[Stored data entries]
──────
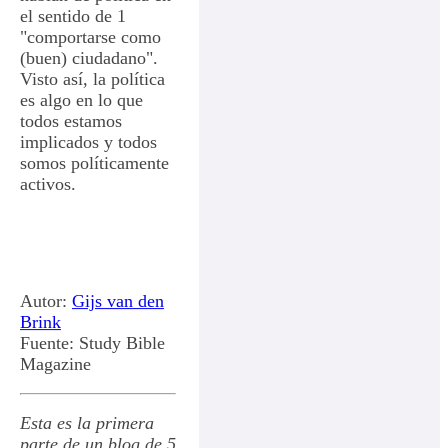
el sentido de 1
"comportarse como
(buen) ciudadano".
Visto así, la política
es algo en lo que
todos estamos
implicados y todos
somos políticamente
activos.
Autor:
Gijs van den
Brink
Fuente: Study Bible
Magazine
Esta es la primera
parte de un blog de 5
──────
*WORK TO COMPLETE*
Reprint every record exactly and skip the pictures.

*TASK RESULT*
el sentido de 1
"comportarse como
(buen) ciudadano".
Visto así, la política
es algo en lo que
todos estamos
implicados y todos
somos políticamente
activos.
Autor:
Gijs van den
Brink
Fuente: Study Bible
Magazine
Esta es la primera
parte de un blog de 5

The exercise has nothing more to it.